TROPHY (US Documentary Competition, Directed by Shaul Schwartz and Christina Clusiau. This in-depth look into the powerhouse industries of big game hunting, breeding, and wildlife conservation in the U.S. and Africa unravels the complex consequences of treating animals as commodities.) – This year’s Blackfish, perhaps?
THE LITTLE HOURS (Midnight, Written and Directed by Jeff Baena. A young servant fleeing from his master takes refuge at a dysfunctional convent in medieval Tuscany.) – The description sounds like a serious period drama, but methinks with this cast (Alison Brie, Dave Franco, Kate Micucci, Aubrey Plaza, John C. Reilly, Molly Shannon), it’s going to be damn funny.
DEIDRA & LANEY ROB A TRAIN (NEXT, Directed by Sydney Freeland. Two teenage sisters start robbing trains to make ends meet after their single mother’s emotional meltdown in an electronics store lands her in jail.) – Sundance always has a lot of movies with teens, this one looks better.
WIND RIVER (Premieres, Written and Directed by Tyler Sheridan. An FBI agent teams with the town’s veteran game tracker to investigate a murder that occurred on a Native American reservation.) – I loved Taylor Sheridan’s previous works Sicario and Hell or High Water.
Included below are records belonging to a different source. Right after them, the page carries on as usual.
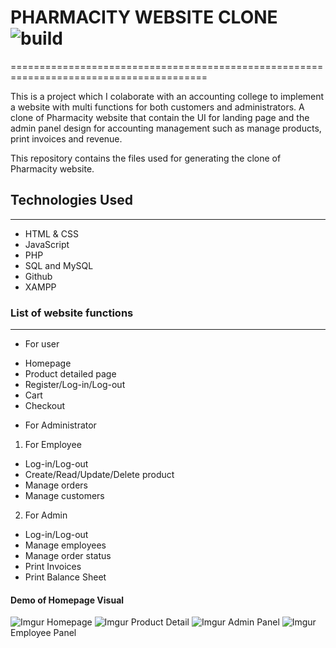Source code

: # PHARMACITY WEBSITE CLONE ![build](https://github.com/mono/website/workflows/build/badge.svg)
========================================================================================

This is a project which I colaborate with an accounting college to implement a website with multi functions for both customers and administrators. A clone of Pharmacity website that contain the UI for landing page and the admin panel design for accounting management such as manage products, print invoices and revenue. 


This repository contains the files used for generating the clone of Pharmacity website.

## Technologies Used
---------------------------
- HTML & CSS
- JavaScript
- PHP
- SQL and MySQL
- Github
- XAMPP
  
### List of website functions
--------------------------------------
- For user
* Homepage
* Product detailed page
* Register/Log-in/Log-out
* Cart
* Checkout

- For Administrator
1. For Employee
* Log-in/Log-out
* Create/Read/Update/Delete product
* Manage orders
* Manage customers
2. For Admin
* Log-in/Log-out
* Manage employees
* Manage order status
* Print Invoices
* Print Balance Sheet

#### Demo of Homepage Visual
![Imgur](https://imgur.com/dauB5Wr)
Homepage
![Imgur](https://imgur.com/mc9q8df)
Product Detail
![Imgur](https://imgur.com/ZKRo9yJ)
Admin Panel
![Imgur](https://imgur.com/H8WqbLN)
Employee Panel

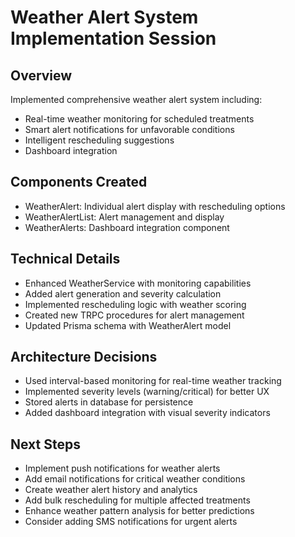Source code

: # Weather Alert System Implementation Session

## Overview
Implemented comprehensive weather alert system including:
- Real-time weather monitoring for scheduled treatments
- Smart alert notifications for unfavorable conditions
- Intelligent rescheduling suggestions
- Dashboard integration

## Components Created
- WeatherAlert: Individual alert display with rescheduling options
- WeatherAlertList: Alert management and display
- WeatherAlerts: Dashboard integration component

## Technical Details
- Enhanced WeatherService with monitoring capabilities
- Added alert generation and severity calculation
- Implemented rescheduling logic with weather scoring
- Created new TRPC procedures for alert management
- Updated Prisma schema with WeatherAlert model

## Architecture Decisions
- Used interval-based monitoring for real-time weather tracking
- Implemented severity levels (warning/critical) for better UX
- Stored alerts in database for persistence
- Added dashboard integration with visual severity indicators

## Next Steps
- Implement push notifications for weather alerts
- Add email notifications for critical weather conditions
- Create weather alert history and analytics
- Add bulk rescheduling for multiple affected treatments
- Enhance weather pattern analysis for better predictions
- Consider adding SMS notifications for urgent alerts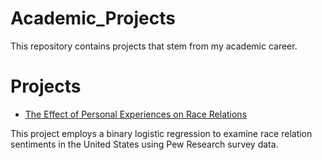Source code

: # Academic_Projects

This repository contains projects that stem from my academic career. 

# Projects

* [The Effect of Personal Experiences on Race Relations](https://github.com/smahdy/Academic_Projects/tree/main/Race%20Relations)

This project employs a binary logistic regression to examine race relation sentiments in the United States using Pew Research survey data.
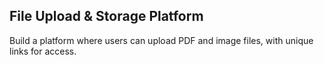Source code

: <h2>File Upload & Storage Platform</h2>
<p>Build a platform where users can upload PDF and image files, with unique links for access.</p>
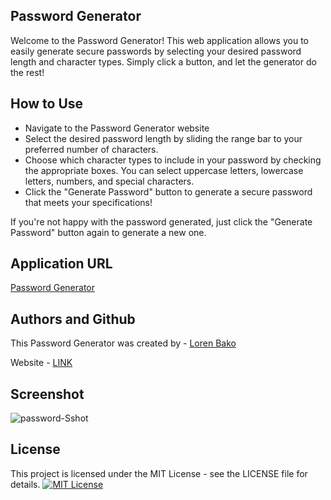 ## Password Generator
Welcome to the Password Generator! This web application allows you to easily generate secure passwords by selecting your desired password length and character types. Simply click a button, and let the generator do the rest!

## How to Use
 - Navigate to the Password Generator website
 - Select the desired password length by sliding the range bar to your preferred number of characters.
 - Choose which character types to include in your password by checking the appropriate boxes. You can select uppercase letters, lowercase letters, numbers, and special    characters.
 - Click the "Generate Password" button to generate a secure password that meets your specifications!
 
 If you're not happy with the password generated, just click the "Generate Password" button again to generate a new one.
## Application URL
[Password Generator](https://lbako801.github.io/Bako-Password-Gen/)
## Authors and Github
This Password Generator was created by - [Loren Bako](https://github.com/lbako801/Bako-Password-Gen)

Website - [LINK](https://lorenbako.com)

## Screenshot
![password-Sshot](https://user-images.githubusercontent.com/112914389/220237425-34ad249a-9e60-43ac-8ed4-93097e5177c6.jpg)


## License
This project is licensed under the MIT License - see the LICENSE file for details.
[![MIT License](https://img.shields.io/badge/License-MIT-green.svg)](https://choosealicense.com/licenses/mit/)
CROWN HEIGHTS (US Dramatic Competition, Written and Directed by Matt Ruskin. When Colin Warner is wrongfully convicted of murder, his best friend, Carl King, devotes his life to proving Colin’s innocence. Adapted from “This American Life,” this is the incredible true story of their harrowing quest for justice.) – It just looks so potent in so many ways.
CITY OF GHOSTS (US Documentary Competition, Directed by Matthew Heineman. With unprecedented access, this documentary follows the extraordinary journey of “Raqqa is Being Slaughtered Silently” — a group of anonymous citizen journalists who banded together after their homeland was overtaken by ISIS — as they risk their lives to stand up against one of the greatest evils in the world today.) – Doc about journalists in Raqqa.
ROXANNE ROXANNE – (US Dramatic Competition, Written and Directed by Michael Larnell. The most feared battle MC in early-’80s NYC was a fierce teenager from the Queensbridge projects with the weight of the world on her shoulders. At age 14, hustling the streets to provide for her family, Roxanne Shanté was well on her way to becoming a hip-hop legend.) – Roxanne’s Revenge is savage.
BUSHWICK – (Midnight, Directed by Cary Murnion and Jonathan Milott. Lucy emerges from a Brooklyn subway to find that her neighborhood is under attack by blackclad military soldiers. An ex-Marine corpsman, Stupe, reluctantly helps her fight for survival through a civil war, as Texas attempts to secede from the United States of America.) – Couldn’t fit in a ticket for this but it looks bonkers and I’m all about that.
WILL YOU BE AT SUNDANCE 2017? WHICH FILMS ARE ON YOUR MUST-SEE LIST?